Observers were quick to point out that the celebrities who did well with a restaurant or chain were those whose places had good food and management. Of themselves, celebrity connections counted for little or nothing. A frequently cited example of a success story was the Gino’s Pizza chain [not to be confused with Papa Gino’s]. Its good fortune was attributed to food quality and good management, rather than a name. In fact, most customers had no idea that Gino was Gino Marchetti, formerly of the Baltimore Colts.

But while a celebrity name could not guarantee restaurant success, it could be helpful. As Steve Chrisman, manager of two Sam’s Cafes in NYC (the name was the nickname of his wife Mariel Hemingway), would observe in the 1980s, “You need to get customers in to become visible. Mariel’s notoriety was important.”
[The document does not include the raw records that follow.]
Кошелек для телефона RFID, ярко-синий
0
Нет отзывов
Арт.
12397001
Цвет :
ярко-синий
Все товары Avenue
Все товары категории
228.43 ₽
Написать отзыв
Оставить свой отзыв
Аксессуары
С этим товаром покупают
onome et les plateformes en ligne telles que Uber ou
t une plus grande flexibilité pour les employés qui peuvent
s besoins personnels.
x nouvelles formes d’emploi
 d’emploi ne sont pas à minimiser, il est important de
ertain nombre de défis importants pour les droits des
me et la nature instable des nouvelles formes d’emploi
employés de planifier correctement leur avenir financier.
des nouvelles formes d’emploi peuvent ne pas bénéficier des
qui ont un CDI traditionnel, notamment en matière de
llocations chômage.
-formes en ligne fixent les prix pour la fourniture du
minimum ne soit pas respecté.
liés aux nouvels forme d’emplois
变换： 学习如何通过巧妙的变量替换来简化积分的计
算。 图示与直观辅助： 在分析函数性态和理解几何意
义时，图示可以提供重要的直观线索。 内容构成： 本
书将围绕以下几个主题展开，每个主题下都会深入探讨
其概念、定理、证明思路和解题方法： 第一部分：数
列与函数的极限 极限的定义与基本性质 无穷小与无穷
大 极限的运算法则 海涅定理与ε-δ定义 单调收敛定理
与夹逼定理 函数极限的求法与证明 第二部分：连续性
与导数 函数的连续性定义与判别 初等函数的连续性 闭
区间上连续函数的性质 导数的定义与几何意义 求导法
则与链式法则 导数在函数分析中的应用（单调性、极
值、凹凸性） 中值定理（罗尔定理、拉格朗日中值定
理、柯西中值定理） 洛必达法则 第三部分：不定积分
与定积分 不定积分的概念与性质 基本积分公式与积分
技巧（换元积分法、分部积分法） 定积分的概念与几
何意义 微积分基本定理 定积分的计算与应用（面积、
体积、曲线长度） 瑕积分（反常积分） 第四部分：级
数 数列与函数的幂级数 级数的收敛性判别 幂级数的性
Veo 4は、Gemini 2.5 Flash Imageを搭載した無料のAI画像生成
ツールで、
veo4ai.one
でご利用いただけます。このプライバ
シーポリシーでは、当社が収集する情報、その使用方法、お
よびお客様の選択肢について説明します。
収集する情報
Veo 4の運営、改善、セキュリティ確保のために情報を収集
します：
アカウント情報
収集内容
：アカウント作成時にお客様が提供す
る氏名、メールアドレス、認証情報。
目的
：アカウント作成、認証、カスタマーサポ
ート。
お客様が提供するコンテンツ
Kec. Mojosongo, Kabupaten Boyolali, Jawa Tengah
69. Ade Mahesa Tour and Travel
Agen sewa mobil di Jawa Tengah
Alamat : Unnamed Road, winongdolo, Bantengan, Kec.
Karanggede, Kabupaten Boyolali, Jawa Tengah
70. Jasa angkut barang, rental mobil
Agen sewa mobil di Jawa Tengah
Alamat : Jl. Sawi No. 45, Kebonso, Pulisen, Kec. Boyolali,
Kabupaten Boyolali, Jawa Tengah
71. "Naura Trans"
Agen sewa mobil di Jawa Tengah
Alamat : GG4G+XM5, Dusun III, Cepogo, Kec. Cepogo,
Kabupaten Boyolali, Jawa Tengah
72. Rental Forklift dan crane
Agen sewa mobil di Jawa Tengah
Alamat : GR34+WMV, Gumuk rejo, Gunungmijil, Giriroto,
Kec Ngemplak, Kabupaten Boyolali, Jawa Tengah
The new wave of celebrity involvement in restaurants came in the late 1980s when it became popular to invest in restaurants, particularly for film stars. The restaurants were nearly all located either in NYC or the Los Angeles area. Involvement was largely financial and rarely meant day-to-day management. In some cases stars grouped together as was true of Malibu Adobe that came into being in 1987 through a venture by Dustin Hoffman, Tony Danza, Bob Newhart, Stacy Keach, Alan Ladd Jr., and Randy Quaid, with Ali McGraw [shown above] in the role of decorator.

The 1980s wave was not about franchised chains, but mostly single restaurants. And that probably tended to give them a somewhat higher survival rate – as it had earlier for Joe DiMaggio, Joe Lewis [above, ca. 1940], Jack Dempsey [shown at top], and Stan Musial. Some of the new restaurants bore celebrity names, for example Charo’s Cantina, Tommy Lasorda’s Ribs and Pasta, and Bono, owned by Sonny Bono. Most did not, e.g., Dolly Parton’s Dockside Plantation, Tom Selleck’s Black Orchid, Clint Eastwood’s Hog’s Breath Inn, or Midwestern exception Oprah Winfrey’s The Eccentric. But their connections were widely known by patrons and they could sometimes be spotted dining in “their” restaurant.

The next wave of celebrity restaurants would feature famed chefs. But that’s another chapter in restaurant history.